Copy the lines of the data verbatim, beginning with the line that contains "Read/Write: Data from/to" and continuing through the line that contains "### Connectors", with both of those lines included.

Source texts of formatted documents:
━━━━━━━━

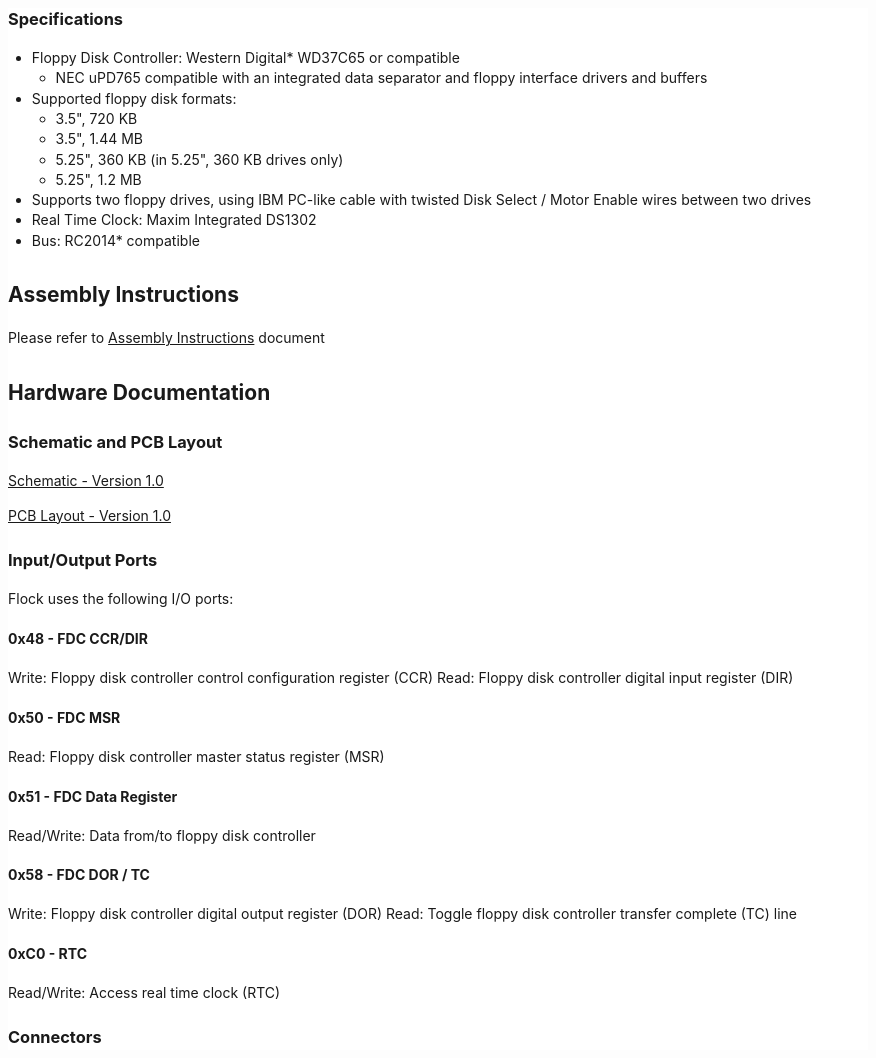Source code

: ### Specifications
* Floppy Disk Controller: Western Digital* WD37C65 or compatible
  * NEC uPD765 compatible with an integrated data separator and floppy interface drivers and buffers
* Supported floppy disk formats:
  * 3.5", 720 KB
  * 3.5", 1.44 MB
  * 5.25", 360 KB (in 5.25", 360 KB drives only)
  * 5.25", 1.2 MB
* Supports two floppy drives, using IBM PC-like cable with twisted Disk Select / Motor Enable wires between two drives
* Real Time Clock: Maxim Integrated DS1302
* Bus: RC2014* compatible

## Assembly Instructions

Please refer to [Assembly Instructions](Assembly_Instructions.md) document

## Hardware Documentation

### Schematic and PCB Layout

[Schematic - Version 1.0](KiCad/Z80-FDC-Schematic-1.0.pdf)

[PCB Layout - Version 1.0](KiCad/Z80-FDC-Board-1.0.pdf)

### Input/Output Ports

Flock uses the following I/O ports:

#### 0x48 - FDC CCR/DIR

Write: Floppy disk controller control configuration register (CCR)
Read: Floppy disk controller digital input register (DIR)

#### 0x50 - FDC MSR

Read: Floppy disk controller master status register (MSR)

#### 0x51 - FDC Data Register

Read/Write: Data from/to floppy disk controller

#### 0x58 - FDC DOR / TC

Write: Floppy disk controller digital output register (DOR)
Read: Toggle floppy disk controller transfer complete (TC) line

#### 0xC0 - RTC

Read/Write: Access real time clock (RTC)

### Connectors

━━━━━━━━

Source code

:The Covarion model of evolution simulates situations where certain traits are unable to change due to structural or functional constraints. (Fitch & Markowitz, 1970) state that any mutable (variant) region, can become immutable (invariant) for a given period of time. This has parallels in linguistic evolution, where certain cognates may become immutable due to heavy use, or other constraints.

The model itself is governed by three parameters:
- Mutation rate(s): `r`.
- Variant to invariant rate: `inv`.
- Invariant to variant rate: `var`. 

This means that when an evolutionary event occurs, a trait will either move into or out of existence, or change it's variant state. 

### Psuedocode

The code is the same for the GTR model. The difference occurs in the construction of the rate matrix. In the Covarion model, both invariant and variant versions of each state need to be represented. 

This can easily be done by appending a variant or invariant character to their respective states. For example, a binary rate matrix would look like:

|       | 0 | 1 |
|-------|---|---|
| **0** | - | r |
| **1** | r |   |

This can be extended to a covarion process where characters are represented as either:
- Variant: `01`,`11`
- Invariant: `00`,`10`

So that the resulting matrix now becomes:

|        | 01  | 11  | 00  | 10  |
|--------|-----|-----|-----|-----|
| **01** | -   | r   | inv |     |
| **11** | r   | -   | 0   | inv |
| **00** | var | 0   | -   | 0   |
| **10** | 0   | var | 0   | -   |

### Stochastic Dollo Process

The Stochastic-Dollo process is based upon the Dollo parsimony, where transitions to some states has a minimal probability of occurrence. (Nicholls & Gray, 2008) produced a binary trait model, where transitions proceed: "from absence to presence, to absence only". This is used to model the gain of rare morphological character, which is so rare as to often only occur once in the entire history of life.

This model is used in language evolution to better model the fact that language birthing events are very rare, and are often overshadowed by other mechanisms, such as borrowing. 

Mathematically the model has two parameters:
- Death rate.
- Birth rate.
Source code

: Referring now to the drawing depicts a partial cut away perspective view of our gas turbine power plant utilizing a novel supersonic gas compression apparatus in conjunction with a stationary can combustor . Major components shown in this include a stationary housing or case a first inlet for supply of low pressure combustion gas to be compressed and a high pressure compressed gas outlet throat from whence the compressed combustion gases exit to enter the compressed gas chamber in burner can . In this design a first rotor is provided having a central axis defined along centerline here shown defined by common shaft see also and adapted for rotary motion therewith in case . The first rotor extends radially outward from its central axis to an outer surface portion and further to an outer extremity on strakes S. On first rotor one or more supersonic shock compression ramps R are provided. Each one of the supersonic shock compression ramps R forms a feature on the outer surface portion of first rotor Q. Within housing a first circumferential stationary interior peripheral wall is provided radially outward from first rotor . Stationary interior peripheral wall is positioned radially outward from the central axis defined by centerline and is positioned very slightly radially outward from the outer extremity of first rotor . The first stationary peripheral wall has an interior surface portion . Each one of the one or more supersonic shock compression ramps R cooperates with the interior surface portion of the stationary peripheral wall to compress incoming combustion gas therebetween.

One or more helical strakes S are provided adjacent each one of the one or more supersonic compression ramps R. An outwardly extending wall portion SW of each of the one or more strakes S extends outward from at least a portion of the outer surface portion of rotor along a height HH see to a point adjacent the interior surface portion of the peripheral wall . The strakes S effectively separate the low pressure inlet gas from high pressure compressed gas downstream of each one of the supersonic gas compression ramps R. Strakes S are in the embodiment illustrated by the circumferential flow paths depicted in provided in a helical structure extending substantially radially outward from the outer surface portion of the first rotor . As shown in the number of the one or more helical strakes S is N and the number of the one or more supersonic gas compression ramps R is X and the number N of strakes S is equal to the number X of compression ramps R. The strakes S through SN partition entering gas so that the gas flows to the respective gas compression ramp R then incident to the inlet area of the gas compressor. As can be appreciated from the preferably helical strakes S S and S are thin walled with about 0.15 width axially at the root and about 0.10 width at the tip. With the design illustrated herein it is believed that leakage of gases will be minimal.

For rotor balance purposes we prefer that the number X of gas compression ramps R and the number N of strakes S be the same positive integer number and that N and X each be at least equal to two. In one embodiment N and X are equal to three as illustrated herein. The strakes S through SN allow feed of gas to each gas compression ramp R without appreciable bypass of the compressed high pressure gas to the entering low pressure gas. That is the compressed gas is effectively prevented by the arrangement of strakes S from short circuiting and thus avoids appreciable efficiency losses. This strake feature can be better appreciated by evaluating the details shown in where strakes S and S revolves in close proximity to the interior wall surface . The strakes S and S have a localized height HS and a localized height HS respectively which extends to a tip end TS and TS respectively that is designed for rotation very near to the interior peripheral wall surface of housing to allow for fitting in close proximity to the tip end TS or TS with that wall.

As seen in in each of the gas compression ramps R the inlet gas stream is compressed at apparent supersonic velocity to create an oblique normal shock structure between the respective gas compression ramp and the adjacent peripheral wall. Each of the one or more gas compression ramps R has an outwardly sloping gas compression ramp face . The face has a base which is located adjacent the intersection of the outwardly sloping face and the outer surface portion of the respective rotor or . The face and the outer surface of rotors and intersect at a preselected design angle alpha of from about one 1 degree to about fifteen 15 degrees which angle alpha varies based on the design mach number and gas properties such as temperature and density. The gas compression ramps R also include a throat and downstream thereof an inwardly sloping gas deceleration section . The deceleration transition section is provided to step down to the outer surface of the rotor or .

━━━━━━━━

> [Expected answer]:
Read/Write: Data from/to floppy disk controller

#### 0x58 - FDC DOR / TC

Write: Floppy disk controller digital output register (DOR)
Read: Toggle floppy disk controller transfer complete (TC) line

#### 0xC0 - RTC

Read/Write: Access real time clock (RTC)

### Connectors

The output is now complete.